§ Prompt:
The result should be every line of the listing that contains "թերթի".

§ Material for the task:
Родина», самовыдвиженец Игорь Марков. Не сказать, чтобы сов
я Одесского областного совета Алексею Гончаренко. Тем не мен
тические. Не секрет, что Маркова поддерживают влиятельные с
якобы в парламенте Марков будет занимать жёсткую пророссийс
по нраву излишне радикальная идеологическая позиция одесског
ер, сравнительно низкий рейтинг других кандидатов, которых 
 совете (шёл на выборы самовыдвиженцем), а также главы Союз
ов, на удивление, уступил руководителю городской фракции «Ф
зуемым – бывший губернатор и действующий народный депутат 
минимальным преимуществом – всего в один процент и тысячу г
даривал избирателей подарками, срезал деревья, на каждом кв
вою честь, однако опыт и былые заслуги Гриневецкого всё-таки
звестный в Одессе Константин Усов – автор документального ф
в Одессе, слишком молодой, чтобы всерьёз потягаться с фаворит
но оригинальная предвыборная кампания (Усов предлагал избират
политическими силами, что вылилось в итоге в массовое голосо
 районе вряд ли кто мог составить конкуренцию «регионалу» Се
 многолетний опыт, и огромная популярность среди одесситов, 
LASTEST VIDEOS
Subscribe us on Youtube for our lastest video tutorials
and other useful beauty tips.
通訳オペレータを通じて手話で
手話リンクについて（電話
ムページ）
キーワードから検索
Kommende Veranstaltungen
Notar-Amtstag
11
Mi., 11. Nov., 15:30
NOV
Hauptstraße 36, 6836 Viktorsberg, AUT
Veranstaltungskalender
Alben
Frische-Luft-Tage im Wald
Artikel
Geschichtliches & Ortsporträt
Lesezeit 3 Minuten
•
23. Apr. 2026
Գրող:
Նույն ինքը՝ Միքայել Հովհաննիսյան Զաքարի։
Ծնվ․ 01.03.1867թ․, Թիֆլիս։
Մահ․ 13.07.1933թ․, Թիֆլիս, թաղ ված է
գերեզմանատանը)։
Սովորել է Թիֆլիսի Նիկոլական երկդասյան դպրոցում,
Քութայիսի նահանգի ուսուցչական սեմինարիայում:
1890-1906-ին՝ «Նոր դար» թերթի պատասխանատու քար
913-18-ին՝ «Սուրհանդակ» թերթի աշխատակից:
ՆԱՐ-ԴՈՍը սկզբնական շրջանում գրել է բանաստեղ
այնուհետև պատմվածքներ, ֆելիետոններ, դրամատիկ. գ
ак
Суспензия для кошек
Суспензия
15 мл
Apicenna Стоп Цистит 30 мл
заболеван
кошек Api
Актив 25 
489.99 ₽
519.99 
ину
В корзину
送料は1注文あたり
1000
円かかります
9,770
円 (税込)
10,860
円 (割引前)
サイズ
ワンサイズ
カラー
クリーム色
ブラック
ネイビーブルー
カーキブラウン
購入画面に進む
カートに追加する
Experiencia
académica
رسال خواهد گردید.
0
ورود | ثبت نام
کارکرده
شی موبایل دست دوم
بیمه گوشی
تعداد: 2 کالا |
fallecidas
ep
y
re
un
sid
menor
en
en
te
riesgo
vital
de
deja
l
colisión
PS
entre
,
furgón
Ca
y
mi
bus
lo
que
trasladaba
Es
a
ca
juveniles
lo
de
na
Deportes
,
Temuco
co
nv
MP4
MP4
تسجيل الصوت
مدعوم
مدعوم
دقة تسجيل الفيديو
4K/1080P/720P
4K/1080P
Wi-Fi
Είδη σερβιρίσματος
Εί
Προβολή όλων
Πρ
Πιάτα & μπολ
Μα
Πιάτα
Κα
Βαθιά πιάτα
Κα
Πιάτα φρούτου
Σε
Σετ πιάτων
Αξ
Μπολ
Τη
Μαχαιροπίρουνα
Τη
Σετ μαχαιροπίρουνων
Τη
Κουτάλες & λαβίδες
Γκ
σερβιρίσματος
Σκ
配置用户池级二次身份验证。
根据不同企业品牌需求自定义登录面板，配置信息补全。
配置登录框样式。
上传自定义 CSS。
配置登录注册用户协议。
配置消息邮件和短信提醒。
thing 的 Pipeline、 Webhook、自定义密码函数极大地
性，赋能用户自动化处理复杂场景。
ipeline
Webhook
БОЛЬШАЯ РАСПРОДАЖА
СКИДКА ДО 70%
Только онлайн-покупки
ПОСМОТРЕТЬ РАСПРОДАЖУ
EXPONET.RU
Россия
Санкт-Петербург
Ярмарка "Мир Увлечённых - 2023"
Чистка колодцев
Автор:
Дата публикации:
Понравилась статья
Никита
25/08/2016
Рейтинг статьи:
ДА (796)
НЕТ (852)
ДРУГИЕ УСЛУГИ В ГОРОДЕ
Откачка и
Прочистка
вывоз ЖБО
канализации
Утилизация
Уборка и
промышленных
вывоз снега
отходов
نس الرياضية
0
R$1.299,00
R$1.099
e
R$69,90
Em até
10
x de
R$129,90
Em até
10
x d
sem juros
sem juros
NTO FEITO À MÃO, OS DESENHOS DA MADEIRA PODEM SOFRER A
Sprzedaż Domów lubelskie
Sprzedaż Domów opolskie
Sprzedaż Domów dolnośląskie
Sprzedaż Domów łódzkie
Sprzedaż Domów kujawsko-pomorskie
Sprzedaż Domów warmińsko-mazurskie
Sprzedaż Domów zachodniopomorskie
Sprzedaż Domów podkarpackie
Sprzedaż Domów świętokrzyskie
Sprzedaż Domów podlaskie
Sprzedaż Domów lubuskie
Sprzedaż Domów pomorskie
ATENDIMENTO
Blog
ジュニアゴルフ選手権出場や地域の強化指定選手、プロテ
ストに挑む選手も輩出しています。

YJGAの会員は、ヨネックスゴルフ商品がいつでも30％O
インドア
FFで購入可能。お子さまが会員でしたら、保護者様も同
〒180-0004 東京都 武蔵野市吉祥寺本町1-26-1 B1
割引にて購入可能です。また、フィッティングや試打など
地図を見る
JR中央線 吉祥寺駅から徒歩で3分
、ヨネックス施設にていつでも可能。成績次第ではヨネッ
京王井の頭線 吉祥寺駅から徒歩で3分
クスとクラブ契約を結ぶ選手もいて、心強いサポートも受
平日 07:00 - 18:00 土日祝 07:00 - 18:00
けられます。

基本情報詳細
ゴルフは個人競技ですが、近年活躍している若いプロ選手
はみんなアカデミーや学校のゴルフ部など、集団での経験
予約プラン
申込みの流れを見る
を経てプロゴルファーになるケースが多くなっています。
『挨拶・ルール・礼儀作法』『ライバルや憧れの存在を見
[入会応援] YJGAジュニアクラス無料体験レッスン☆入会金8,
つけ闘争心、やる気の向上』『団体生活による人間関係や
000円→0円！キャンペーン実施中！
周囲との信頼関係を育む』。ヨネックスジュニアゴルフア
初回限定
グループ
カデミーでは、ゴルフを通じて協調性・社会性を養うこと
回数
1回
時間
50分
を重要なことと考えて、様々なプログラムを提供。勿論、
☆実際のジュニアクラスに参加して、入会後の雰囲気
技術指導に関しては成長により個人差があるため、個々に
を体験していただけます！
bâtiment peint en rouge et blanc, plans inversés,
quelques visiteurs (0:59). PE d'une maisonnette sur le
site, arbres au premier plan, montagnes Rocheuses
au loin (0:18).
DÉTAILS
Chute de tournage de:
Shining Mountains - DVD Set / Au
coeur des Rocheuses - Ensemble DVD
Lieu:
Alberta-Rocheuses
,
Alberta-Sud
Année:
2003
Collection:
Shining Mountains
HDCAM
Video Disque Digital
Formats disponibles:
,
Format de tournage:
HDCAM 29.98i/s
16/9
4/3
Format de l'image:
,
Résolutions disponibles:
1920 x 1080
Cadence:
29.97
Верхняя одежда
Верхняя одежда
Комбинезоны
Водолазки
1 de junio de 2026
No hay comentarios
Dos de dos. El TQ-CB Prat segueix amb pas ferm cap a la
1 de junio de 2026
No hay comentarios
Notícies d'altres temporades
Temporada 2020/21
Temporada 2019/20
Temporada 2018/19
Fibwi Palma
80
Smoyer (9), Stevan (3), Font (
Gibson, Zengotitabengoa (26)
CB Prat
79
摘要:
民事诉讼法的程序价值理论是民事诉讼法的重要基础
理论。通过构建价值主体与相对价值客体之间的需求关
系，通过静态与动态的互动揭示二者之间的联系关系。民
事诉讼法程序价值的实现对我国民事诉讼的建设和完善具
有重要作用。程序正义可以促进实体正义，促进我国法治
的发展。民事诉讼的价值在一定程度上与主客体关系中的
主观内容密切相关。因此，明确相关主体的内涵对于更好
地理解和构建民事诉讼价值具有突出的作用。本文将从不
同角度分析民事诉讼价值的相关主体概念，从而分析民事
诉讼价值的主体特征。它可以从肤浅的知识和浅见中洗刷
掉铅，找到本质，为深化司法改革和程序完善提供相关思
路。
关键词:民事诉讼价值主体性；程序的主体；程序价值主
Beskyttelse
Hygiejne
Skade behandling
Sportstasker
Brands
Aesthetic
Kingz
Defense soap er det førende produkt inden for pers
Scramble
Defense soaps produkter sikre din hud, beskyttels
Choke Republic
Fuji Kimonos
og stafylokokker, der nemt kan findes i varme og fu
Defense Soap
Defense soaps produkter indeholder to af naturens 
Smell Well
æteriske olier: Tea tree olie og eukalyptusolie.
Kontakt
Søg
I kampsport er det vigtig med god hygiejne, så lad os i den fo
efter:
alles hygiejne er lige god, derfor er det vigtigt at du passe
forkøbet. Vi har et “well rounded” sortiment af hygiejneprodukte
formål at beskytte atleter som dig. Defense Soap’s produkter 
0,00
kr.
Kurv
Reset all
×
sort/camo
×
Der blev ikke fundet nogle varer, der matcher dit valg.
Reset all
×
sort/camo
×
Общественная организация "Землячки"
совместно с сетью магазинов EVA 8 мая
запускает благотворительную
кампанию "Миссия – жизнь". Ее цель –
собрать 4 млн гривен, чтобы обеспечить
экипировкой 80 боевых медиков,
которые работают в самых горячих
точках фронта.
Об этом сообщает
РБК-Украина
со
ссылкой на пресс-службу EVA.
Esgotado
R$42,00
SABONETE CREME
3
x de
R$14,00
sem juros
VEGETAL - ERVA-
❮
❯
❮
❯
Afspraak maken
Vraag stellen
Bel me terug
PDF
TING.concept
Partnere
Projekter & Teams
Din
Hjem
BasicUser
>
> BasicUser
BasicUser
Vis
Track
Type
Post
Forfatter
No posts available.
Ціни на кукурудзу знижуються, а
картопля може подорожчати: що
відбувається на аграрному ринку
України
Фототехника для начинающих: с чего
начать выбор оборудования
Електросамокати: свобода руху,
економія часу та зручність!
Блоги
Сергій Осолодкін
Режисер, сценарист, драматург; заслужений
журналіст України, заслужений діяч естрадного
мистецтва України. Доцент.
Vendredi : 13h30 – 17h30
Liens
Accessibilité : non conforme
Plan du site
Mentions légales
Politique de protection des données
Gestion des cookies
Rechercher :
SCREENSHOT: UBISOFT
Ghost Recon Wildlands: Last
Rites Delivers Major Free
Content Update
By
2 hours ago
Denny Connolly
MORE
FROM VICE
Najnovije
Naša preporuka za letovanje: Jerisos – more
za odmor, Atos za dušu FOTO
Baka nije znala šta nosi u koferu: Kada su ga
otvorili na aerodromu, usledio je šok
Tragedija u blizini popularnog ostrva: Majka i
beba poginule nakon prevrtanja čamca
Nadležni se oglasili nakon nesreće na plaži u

§ Exercise output:
1890-1906-ին՝ «Նոր դար» թերթի պատասխանատու քար
913-18-ին՝ «Սուրհանդակ» թերթի աշխատակից:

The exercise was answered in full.